The schedules Whitworth recently released for its various sports are not perfect, Tim Demant was quick to admit.
Teams in high contact-risk sports like basketball and football will only play the other programs in Washington state. Nearly every competition scheduled is against familiar conference opponents.
But they are going to play – so long as COVID-19 testing allows – and for the Division III program’s athletic director, Demant, that’s a victory in itself.
“It’s not ideal. We’ll be playing each other quite a bit,” Demant said. “But it’s better than playing nobody.”
Playing nobody is what Whitworth has done since mid-March, minus the two exhibition games its men’s basketball team played just before Christmas.
The men’s basketball team starts its season officially Wednesday and Thursday, with back-to-back games against the College of Idaho, an NAIA program the Pirates haven’t faced since 1996. Games will start at 6 p.m. at the Fieldhouse. Fans will not be allowed.
After that, the Pirates are scheduled to visit Division I Montana in Missoula on Saturday before beginning their Northwest Conference season on Jan. 22.
That NWC slate includes four games each against Puget Sound, Pacific Lutheran and Whitman. The women’s basketball program will play the same conference schedule as the men’s team.
The football team is scheduled to start its season on Feb. 13 at home against Puget Sound, followed by a road game at Pacific Lutheran on Feb. 20. Since Whitman doesn’t have a football program, rematches against those programs later in March are the only contests scheduled for the football team.

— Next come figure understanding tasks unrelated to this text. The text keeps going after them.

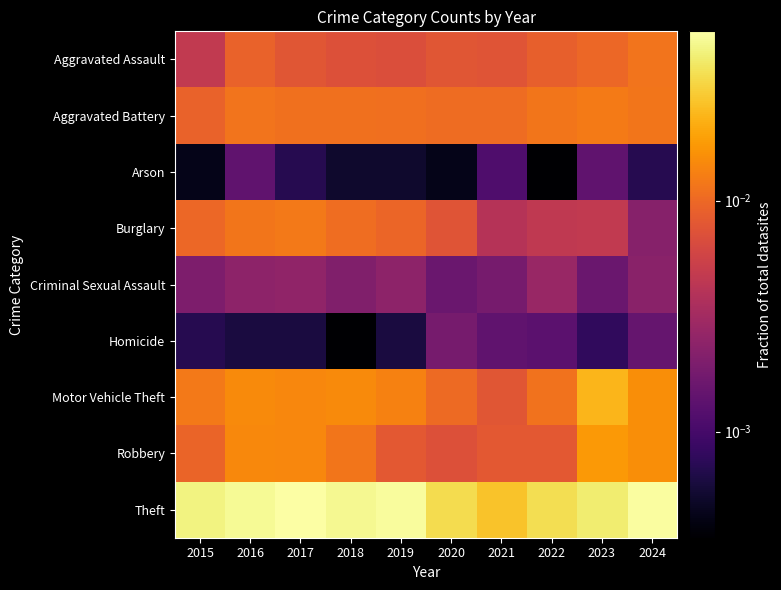

Reading left to right, what are all the values shown in this chart?

Aggravated Assault: 2015=0.0	2016=0.0	2017=0.0	2018=0.0	2019=0.0	2020=0.0	2021=0.0	2022=0.0	2023=0.0	2024=0.0
Aggravated Battery: 2015=0.0	2016=0.0	2017=0.0	2018=0.0	2019=0.0	2020=0.0	2021=0.0	2022=0.0	2023=0.0	2024=0.0
Arson: 2015=0.0	2016=0.0	2017=0.0	2018=0.0	2019=0.0	2020=0.0	2021=0.0	2022=0.0	2023=0.0	2024=0.0
Burglary: 2015=0.0	2016=0.0	2017=0.0	2018=0.0	2019=0.0	2020=0.0	2021=0.0	2022=0.0	2023=0.0	2024=0.0
Criminal Sexual Assault: 2015=0.0	2016=0.0	2017=0.0	2018=0.0	2019=0.0	2020=0.0	2021=0.0	2022=0.0	2023=0.0	2024=0.0
Homicide: 2015=0.0	2016=0.0	2017=0.0	2018=0.0	2019=0.0	2020=0.0	2021=0.0	2022=0.0	2023=0.0	2024=0.0
Motor Vehicle Theft: 2015=0.0	2016=0.0	2017=0.0	2018=0.0	2019=0.0	2020=0.0	2021=0.0	2022=0.0	2023=0.0	2024=0.0
Robbery: 2015=0.0	2016=0.0	2017=0.0	2018=0.0	2019=0.0	2020=0.0	2021=0.0	2022=0.0	2023=0.0	2024=0.0
Theft: 2015=0.0	2016=0.0	2017=0.1	2018=0.0	2019=0.1	2020=0.0	2021=0.0	2022=0.0	2023=0.0	2024=0.1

There is hope that the conference’s four Oregon schools will be allowed to play against the Washington-based teams in high contact-risk sports later in the spring, but without that assurance Demant said the Pirates are focused on the games they do have on the schedule.
“We’re focused on the four (football) games,” Demant said. “Who knows what’ll happen after that?
“Football, it’s very much steeped in tradition, so playing once a year is the norm, but playing twice allows coaches to work on making adjustments. We want to use this year as a real development opportunity. Nobody’s really gonna care whether you’re 4-0. But the focus needs to be on development for the upcoming fall. That’s the one that’s really gonna matter.”
All those games are dependent on Whitworth and its opponents’ test results. Athletes in the three high contact-risk sports will be tested at least three times a week, Demant said, with the rapid antigen testing. Athletes in low- and medium-risk sports will be tested more on a surveillance basis, with up to 50% of the team being tested every two weeks.
Additionally, all on-campus students are being tested as they come back to campus, Demant said.
“We’re hoping to start with a clean slate,” he said.
As for low- and medium-risk sports – designations given by the NCAA – their schedules look much closer to normal as of now.
The baseball team, for example, has 32 games scheduled, with a four-game series against each of the other eight NWC teams starting on March 20. Last season, it had 37 scheduled games.
Nearly every team is scheduled to play during the next four months – minus cross country, whose members are almost all on the track and field roster – which is going to put a unique strain on Whitworth’s various fields, courts and pitches as all those teams conduct practices and, they hope, competitions.
“The biggest challenge for us is facilities,” Demant said.
Still, that there are any games scheduled at all is a positive, Demant said, and he has heard from many student-athletes who are excited to have the opportunity to compete again.
“It’ll be a really busy spring for us Demant said, “but we got into athletics for games, not practices.”